Je ne connaissais pas Marc Darnois, mais Sylvain, si. Il est surtout réputé pour ses photographies, qu'on a retrouvé sur des posters dans toutes les années 1970, mais aussi et surtout sur un bon paquet de pochettes de disques. Dans un reportage de Dominique Charnay publié initialement en 1981 dans la revue Le photographe, on découvre le détail de son parcours, qui commence avec la guerre, comme conducteur de char de la 2e D.B., avec déjà son Rolleiflex sur la poitrine. Pour la 2e D.B., la guerre ne s'est pas arrêtée avec l'Armistice de mai 1945. Elle s'est poursuivie en Indochine jusqu'à sa dissolution le 31 mars 1946.
C'est à son retour sur l'aviso Lagrandière que Sylvain a fait étape à Tahiti, en octobre 1946. Il y est resté 35 ans, après un double coup de foudre, pour le pays et pour la femme qu'il épousera.
L'album est introduit par quelques lignes signées du Docteur P. Cassiau. Je n'ai trouvé aucune information biographique sur lui, mais il est assez important à Tahiti pour que son nom ait été donné à une rue de Papeete.
Voici des extraits de son introduction : "Ces disques ne sont pas "commerciaux" mais ils ont le grand mérite d'être "vrais". Sylvain et Darnois n'ont pas adopté la solution facile qui consiste à grouper des éléments de passage et les enregistrer en "arrangeant" les airs. Ces deux artistes sont allés avec leur micro dans chaque île de notre Océanie Française pour "recueillir" dans une ambiance vraie, dans leur cadre familier, au milieu de fêtes traditionnelles les meilleures, les plus diverses musiques. (...) C'est un album à acheter et à conserver soigneusement dans sa discothèque. Plus tard, c'est avec mélancolie que nous ferons chanter ces cires en pensant au temps où  Tahiti était encore Tahiti."
Plus tard, c'est par exemple maintenant, et ce sont bien ces cires originales qu'il faut faire chanter (ou en écouter leur copie MP3) car je crois que ces enregistrements n'ont jamais été réédités depuis.
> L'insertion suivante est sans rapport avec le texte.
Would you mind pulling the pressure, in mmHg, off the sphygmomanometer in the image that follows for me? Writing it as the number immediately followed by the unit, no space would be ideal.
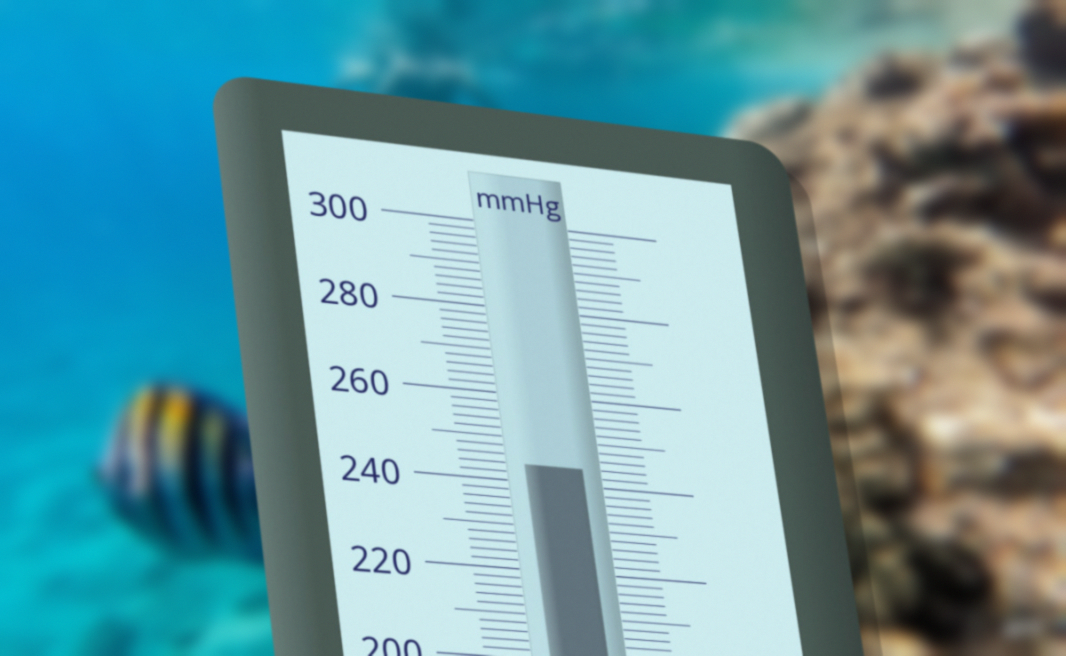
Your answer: 244mmHg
Il s'agit effectivement de collecte, pas d'enregistrements "commerciaux", mais ces titres, pour une bonne partie, auraient pu sortir tels quels chez Gaston Guilbert ou Yves Roché.
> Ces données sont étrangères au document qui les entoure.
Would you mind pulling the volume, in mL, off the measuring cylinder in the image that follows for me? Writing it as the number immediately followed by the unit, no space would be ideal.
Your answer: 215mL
Des titres, il y en 15 sur 12 faces, avec un procédé technique particulier pour les séparer l'un de l'autre quand il y en a plusieurs par face : entre deux titres, il y a un sillon sans fin, comme celui qui se trouve habituellement en fin de face. Du coup, il faut soulever le bras de lecture pour passer au titre suivant. Je ne crois pas avoir déjà rencontré ça. Ce n'est peut-être pas très pratique pour l'auditeur, mais c'est simple et efficace pour vraiment diviser des faces, et je suis surpris que ce procédé n'ait pas été employé plus souvent.
L'ensemble s'appelle Folklore taïtien, mais il n'y a en fait qu'un seul titre enregistré à Tahiti même, le très bon Tahiti nui. Pour le reste, ce sont dans l'ensemble les chansons de l'archipel des Tuamotu qui me plaisent le plus, notamment Pico pico (la chanson commence à 1'22 sur le MP3), l'une des deux seules pour lesquelles une artiste est créditée, Erena. Il y a aussi Tangi tika, Ana e, Tamure, Te matangi et Te manu, le "chant des amoureux regagnant leurs cases à l'heure où les coqs chantent", qui m'a évoqué le blues à la première écoute.
Pour le reste, il y a notamment deux chants d'adieu Himene tarava différents et mon préféré est celui de Tubuai.
Merci donc à Philippe, qui avec ce trésor m'a permis de faire un beau voyage, dans le temps, dans la musique et dans l'histoire de l'enregistrement sonore.

L'intégralité de l'album Folklore taïtien est disponible en MP3 sur Ana'ite, la bibliothèque numérique scientifique polynésienne.